Prior to joining JPMorgan, she worked as an international economist at the US Treasury and then at Nasdaq, where she headed the company’s two microcap markets.
Warden began writing about crypto and blockchain for the Milken Institute’s journal after learning about them while at the Milken Institute.
“Fundamentally, it has the potential to be the solution for financial inclusion, which is critical to me,” she said of the industry.
“At a think tank, you’re not really playing the game; you’re observing and attempting to shape it, and I suppose I decided I wanted to be on the field.”
With an estimated 1.7 billion people worldwide lacking access to banking, Warden argues that the Algorand protocol is best positioned to handle that problem at scale due to its speed, security, and decentralization.
“Staci recognizes Algorand’s potential to become the dominant layer-1 blockchain, and she possesses the knowledge and expertise necessary to spearhead our global scaling efforts and give exceptional value to our community,” Algorand Foundation Board Chairman Kieron Guilfoyle said in a statement. “I am confident she will move swiftly to expand the Algorand Foundation.”
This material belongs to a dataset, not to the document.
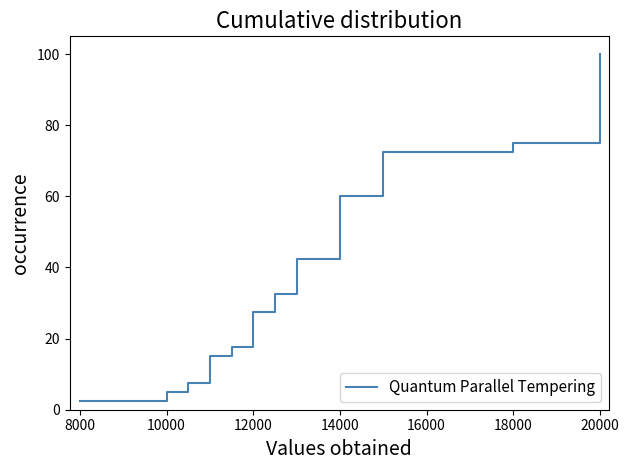

What is the maximum value shown in the chart?

100.0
Warden mentioned that transaction costs on the blockchain are 0.001 ALGO and that the system conducts 1,000 transactions per second.
Algorand’s native currency, ALGO, currently has a market capitalization of approximately $7 billion, according to CoinGecko, making it the 25th largest cryptocurrency, ahead of Bitcoin Cash (BCH).
According to the blockchain’s website, Solana processes more than 2,000 transactions per second at a cost of $0.00025 per transaction.
Algorand and Solana are two of a growing number of layer-1 alternatives to Ethereum, which operates at a rate of less than 15 transactions per second and has a higher transaction fee. The network will undergo an upgrade in the next months that will switch from proof-of-work to proof-of-stake consensus, and a subsequent upgrade later this year will increase its capacity to 100,000 transactions per second via a technique called sharding.
“I believe I have the best product, but it is not commonly understood, appreciated, or known,” Warden explained.
She aims to invest additional resources in marketing and communications by quadrupling the size of the Algorand foundation’s community engagement team and increasing its developer relations section.
Additionally, Warden noted that expanding the Algorand ecosystem would be critical as the proliferation of crypto payment platforms, DeFi, and NFTs accelerates. This includes Algorand in wallets, on custody providers’ platforms, and as a component of bridges and oracles.
“We absolutely must focus on that and attract liquidity, the best developers, and the most astute entrepreneurs to the Algorand ecosystem and our layer-1 in order to assist them in growing this ecosystem,” she continued. “Over time, it will be a real-world play, ensuring that we are the layer-1 that wallets use for real-world payments.”